5. The coke oven gas desulfurization system according to claim 1, characterized in that, The porosity of the activated carbon and coke composition is configured to be 40% to 65%.

6. The coke oven gas desulfurization system according to claim 1, characterized in that, The waste heat recovery unit is configured as a tubular heat exchanger or a plate heat exchanger.

7. The coke oven gas desulfurization system according to claim 1, characterized in that, The hydrogen sulfide regeneration branch also includes: A desorption pressurizing fan is connected to the hydrogen sulfide adsorption unit; The desorption gas heater is connected to the output end of the desorption pressurizing blower and is used to heat the desorption gas.

8. The coke oven gas desulfurization system according to claim 1, characterized in that, Also includes: The pretreatment regeneration branch is connected between the pretreatment unit and the gas pressurization unit, and is used to send the desorbed gas from the pretreatment tower back to the gas pressurization unit.

9. The coke oven gas desulfurization system according to claim 1, characterized in that, The hydrogen sulfide adsorption unit further includes: The tower body pressure balancing pipeline connects to the top of each hydrogen sulfide adsorption tower installed in parallel; Differential pressure detectors are installed on the inlet and outlet pipelines of each hydrogen sulfide adsorption tower.

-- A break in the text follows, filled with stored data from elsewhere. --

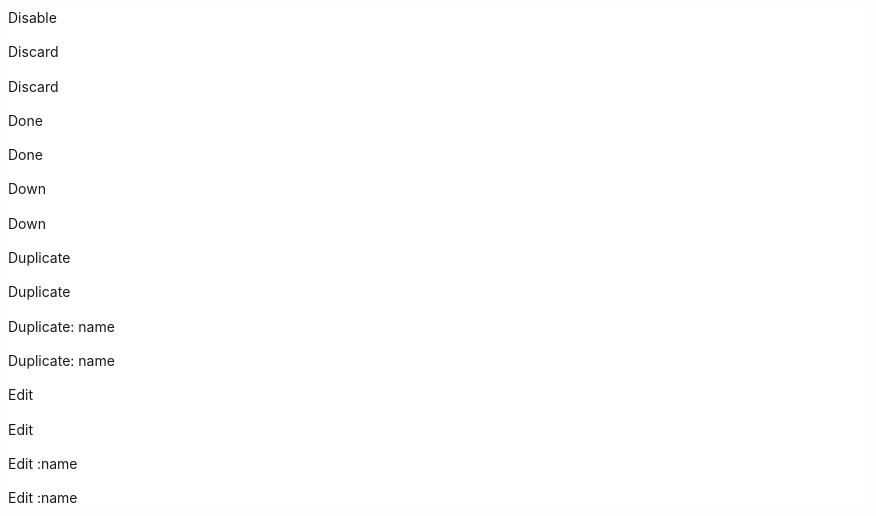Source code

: Disable

</td></tr>
<tr><td width="50%">

Discard

</td><td width="50%">

Discard

</td></tr>
<tr><td width="50%">

Done

</td><td width="50%">

Done

</td></tr>
<tr><td width="50%">

Down

</td><td width="50%">

Down

</td></tr>
<tr><td width="50%">

Duplicate

</td><td width="50%">

Duplicate

</td></tr>
<tr><td width="50%">

Duplicate: name

</td><td width="50%">

Duplicate: name

</td></tr>
<tr><td width="50%">

Edit

</td><td width="50%">

Edit

</td></tr>
<tr><td width="50%">

Edit :name

</td><td width="50%">

Edit :name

10. The coke oven gas desulfurization system according to claim 1, characterized in that, The waste heat recovery unit includes: Multiple heat exchanger modules are connected in parallel; A switching valve group includes multiple switching valves, each of which is respectively installed at the connection end of each heat exchanger module and is used to control the operation status of each heat exchanger module. The backflush line is connected between the outlet of the gas pressurization unit and the heat exchanger module.